Monday, July 29, 2013

As college football season approaches, power conferences seek change

Welcome to the season Urban Meyer, Mark Emmert and Johnny Manziel can't wait to get started.

All three of these men, in some form or fashion, had issues with their snooze alarms.

Oregon skips merrily into fall camp like a schoolchild after getting a probationary wrist slap only a few years after the NCAA sent USC to San Quentin for jaywalking.

USC Coach Lane Kiffin is reportedly not on the hot seat despite what happened last year on the surface of the Sun Bowl.

And get this: UCLA not only won its first NCAA baseball title with its brand of gutty-little-Bruins ball, but it also has been picked to finish ahead of USC in football for the first time since 2001.

Can't wait for the new improved show: "Whose Town Is It Anyway?"

Football was put on Earth because it is fantastically fun. But it has also loathsomely become a "Bonfire of the Vanities" of power, control, greed, money, access and more power.

This is the 16th (and last) year of the tired Bowl Championship Series, as the sport dramatically transitions, recalibrates and uncomfortably squirms.

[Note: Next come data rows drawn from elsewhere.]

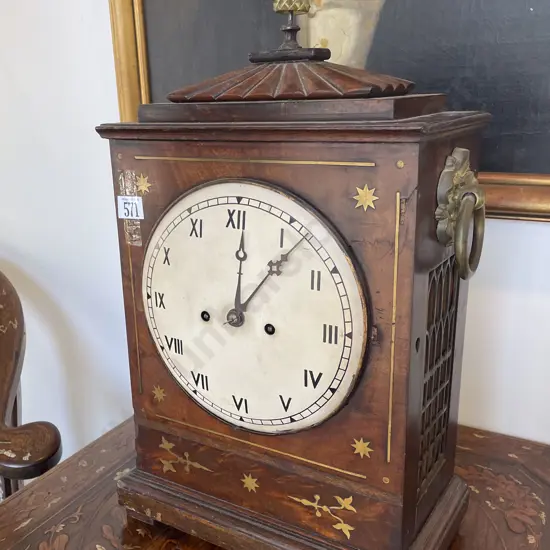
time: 12:06
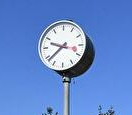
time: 9:38
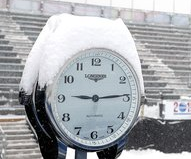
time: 9:14
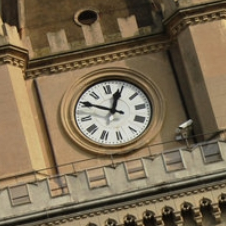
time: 12:50
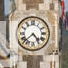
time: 4:37
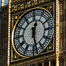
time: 12:28
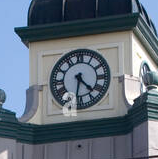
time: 4:31
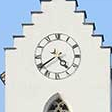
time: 4:39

While England rejoices over the birth of young Prince George, everyone here knows the Southeastern Conference is the king that lords over its subjects. The league has won seven straight national titles and will be favored to win its eighth.

Commissioner Mike Slive, an avuncular guy who calls himself a "recovering lawyer," opened his SEC state of the union news conference with his usual "brag bag" of accomplishments.

Bully (pulpit) for him.

The operative word moving forward, though, is "change."

Some of it has already been formally rubber-stamped.

A four-team playoff is coming in two years but not until the Rose Bowl hosts its 100th game on Jan. 1 and the last BCS title game is played Jan. 6.

Schools are switching leagues almost as fast as coaches are switching schools.

The change gurgling below, though, is about the consolidation of power.

Darwinism has already claimed Big East football and left five power leagues to distribute $5.6 billion over the next 12 years.

The big boppers are the SEC, Big Ten, Pac-12, Atlantic Coast Conference and Big 12, which have severely separated themselves from "the Group of Five": Mountain West, Mid-American Conference, Sun Belt, Conference USA and the new American Athletic Conference.

The Power Five controls about 75% of the new money and wants to use it to pay its scholarship student-athletes a "full cost of attendance" stipend ranging from $2,000 to $5,000 per year.

It's a noble gesture and also a convenient power grab to further segregate from the working class.